Google might not be waiting for I/O to launch its wireless service, with reports from The Wall Street Journal claiming it will launch the mobile virtual network operator in the US later today.
This would be out of the blue, but Google has never been one for keeping to a schedule.
The wireless service has been in the works for the past few years. Google’s head of services Sundar Pichai said at Mobile World Congress that a small team had been working on the wireless carrier, capable of dynamically switching between T-Mobile USA and Sprint’s network.
Google plans to utilise available public WiFi to cut down bills, alongside offering a pay-as-you-go style data plan allowing customers to pay for the amount of data used in a month, instead of having a set contract.
This flexibility should keep prices lower than the current contracts in the US, alongside giving mobile users the freedom to use more internet, without worrying about huge charges when they go overboard on their contract.
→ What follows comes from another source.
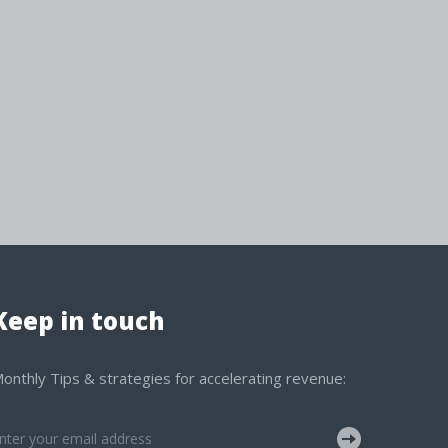
Keep in touch
onthly Tips & strategies for accelerating revenue:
There will be other features tied into the service - codenamed Project Fi internally - all created to allow customers more freedom to access the internet. It may be used in the same way as Google Fiber is in the US, to shake up the industry, lower prices and increase speeds.
Google is also working with Hutchison Whampoa - the conglomerate that recently acquired O2 for £10 billion - to bring data roaming charges down to customers on Google’s own wireless service.
The Nexus 6 may be the only supported smartphone at launch, as Google looks to add specialised software in order to run on its mobile carrier service. It should add more support by the end of the year, if the wireless service proves to be a success.